\({z\to \frac{2z^2u}{|z|} + c}\)

\({ u\to u^2-|z|^2+d}\)

While equations in real numbers need not have real solutions, all polynomial equations have complex solutions. So unlike the reals, the complex numbers form a closed system.

Complex numbers were initially treated as a useful fiction, but as they became more and more useful it became clear that they could be understood graphically. Euler unified logarithms and trigonometric functions with his formula

\({ e^{it} = cos{t}+i sin{t}}\)

The invention of the Argand diagram, a geometrical interpretation of complex arithmetic, let the complex numbers be seen no longer as a convenient fiction but as the true realm of mathematical analysis. It was as if we had only being seeing a small slice of reality, and complex numbers let us see the whole picture.

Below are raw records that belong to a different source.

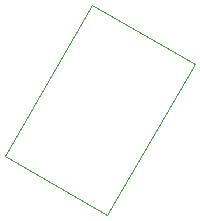
<source format=gbr>
G04 #@! TF.GenerationSoftware,KiCad,Pcbnew,8.0.4*
G04 #@! TF.CreationDate,2024-09-10T03:21:52+03:00*
G04 #@! TF.ProjectId,silakka54,73696c61-6b6b-4613-9534-2e6b69636164,rev?*
G04 #@! TF.SameCoordinates,Original*
G04 #@! TF.FileFunction,Other,User*
%FSLAX46Y46*%
G04 Gerber Fmt 4.6, Leading zero omitted, Abs format (unit mm)*
G04 Created by KiCad (PCBNEW 8.0.4) date 2024-09-10 03:21:52*
%MOMM*%
%LPD*%
G01*
G04 APERTURE LIST*
%ADD10C,0.050000*%
G04 APERTURE END LIST*
D10*
G04 #@! TO.C,J2*
X145647372Y-104092046D02*
X153047374Y-91274869D01*
X145647372Y-104092046D02*
X154307626Y-109092043D01*
X153047374Y-91274869D02*
X161707627Y-96274871D01*
X154307626Y-109092043D02*
X161707627Y-96274871D01*
G04 #@! TD*
M02*

</source>
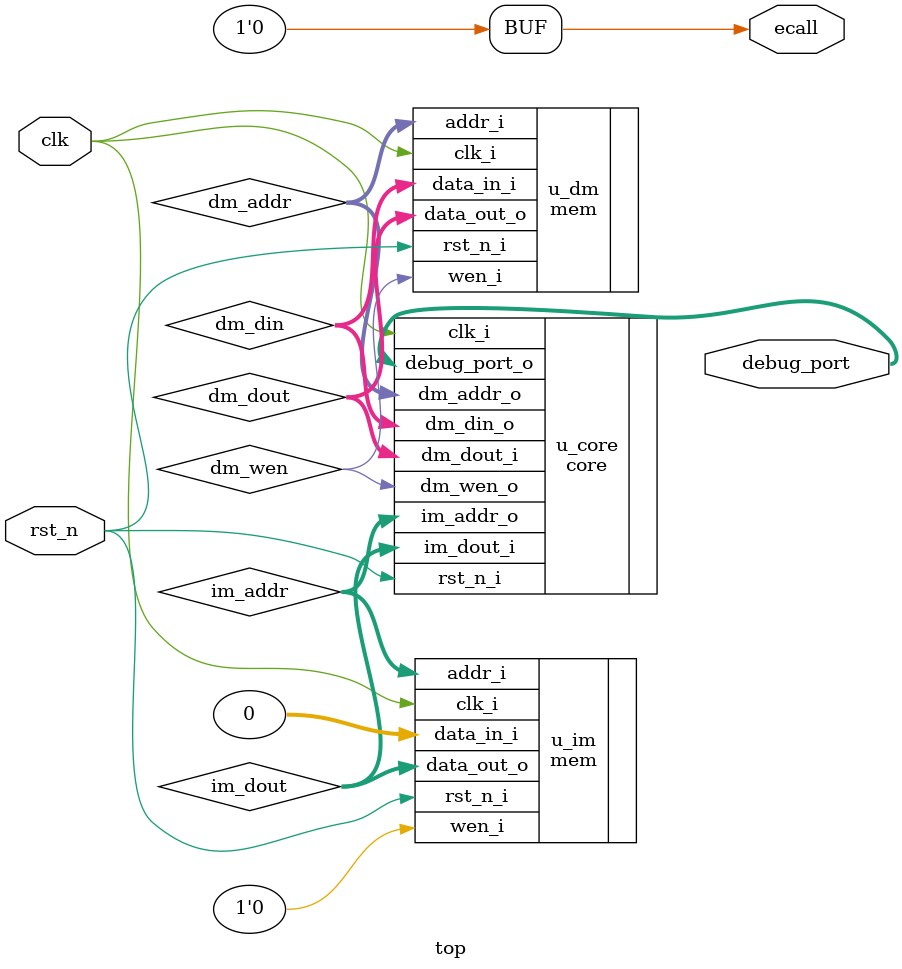
<source format=sv>

module top(rst_n, clk, ecall, debug_port);

  input logic rst_n, clk;
  output logic ecall;
  output logic [31:0] debug_port; // Temporary, need better intf

  logic [31:0] dm_dout;
  logic dm_wen;
  logic [31:0] dm_din;
  logic [31:0] dm_addr;

  logic [31:0] im_dout;
  logic [31:0] im_addr;

  assign ecall = 1'b0;
  
  core u_core(
    .clk_i      (clk),
    .rst_n_i    (rst_n),
    
    .dm_dout_i      (dm_dout),
    .dm_wen_o       (dm_wen),
    .dm_din_o       (dm_din),
    .dm_addr_o      (dm_addr),

    .im_dout_i      (im_dout),
    .im_addr_o      (im_addr),

    .debug_port_o   (debug_port)  
  );

  mem u_dm(
    .rst_n_i      (rst_n),
    .clk_i        (clk),
    .wen_i        (dm_wen),
    .addr_i       (dm_addr),
    .data_in_i    (dm_din),
    .data_out_o   (dm_dout)
  );

  mem u_im(
    .rst_n_i      (rst_n),
    .clk_i        (clk),
    .wen_i        (1'b0),
    .addr_i       (im_addr),
    .data_in_i    (32'h0000),
    .data_out_o   (im_dout)
  );

endmodule

</source>
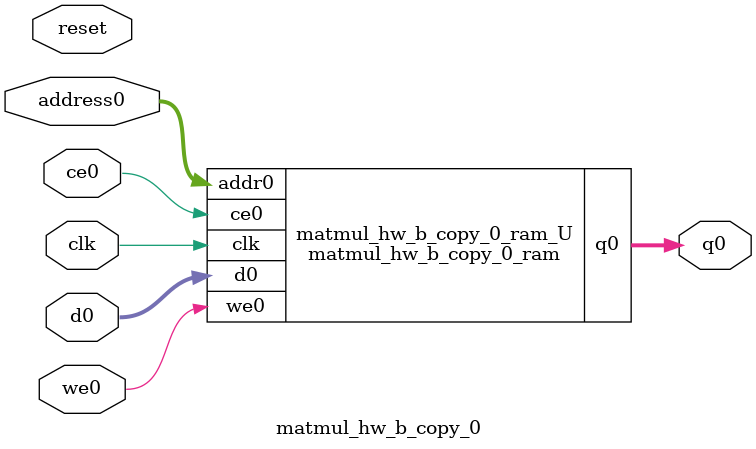
<source format=v>

`timescale 1 ns / 1 ps
module matmul_hw_b_copy_0_ram (addr0, ce0, d0, we0, q0,  clk);

parameter DWIDTH = 32;
parameter AWIDTH = 4;
parameter MEM_SIZE = 16;

input[AWIDTH-1:0] addr0;
input ce0;
input[DWIDTH-1:0] d0;
input we0;
output reg[DWIDTH-1:0] q0;
input clk;

(* ram_style = "distributed" *)reg [DWIDTH-1:0] ram[0:MEM_SIZE-1];




always @(posedge clk)  
begin 
    if (ce0) 
    begin
        if (we0) 
        begin 
            ram[addr0] <= d0; 
            q0 <= d0;
        end 
        else 
            q0 <= ram[addr0];
    end
end


endmodule


`timescale 1 ns / 1 ps
module matmul_hw_b_copy_0(
    reset,
    clk,
    address0,
    ce0,
    we0,
    d0,
    q0);

parameter DataWidth = 32'd32;
parameter AddressRange = 32'd16;
parameter AddressWidth = 32'd4;
input reset;
input clk;
input[AddressWidth - 1:0] address0;
input ce0;
input we0;
input[DataWidth - 1:0] d0;
output[DataWidth - 1:0] q0;



matmul_hw_b_copy_0_ram matmul_hw_b_copy_0_ram_U(
    .clk( clk ),
    .addr0( address0 ),
    .ce0( ce0 ),
    .d0( d0 ),
    .we0( we0 ),
    .q0( q0 ));

endmodule


</source>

Problems with real and natural numbers which seemed intractable opened easily with the tools of complex analysis.

Complex numbers play an essential role in the analysis of wave functions and quantum mechanics. They have become an integral part of our understanding of physical reality.

The insight gained from the additional axis of imaginary numbers prompted the question: were there further axes awaiting discovery, which would throw more light on the nature of number and space?

Complex numbers are closely related to polar coordinates, so one way to extend them is simply to add another imaginary component parameterized by an angle, giving what has been jokingly called triplex algebra. Of course this is not a real algebra, lacking inverses, but it does give rise to some stunning shapes, which extend the Mandelbrot set into 3 dimensions. The bulbous nature of these shapes has given them the name Mandelbulbs.

In the Mandelbulb sets we see echoes of Mayan stellae, Hindu temples, Rococo stucco, seashells, diatoms, trees and vines.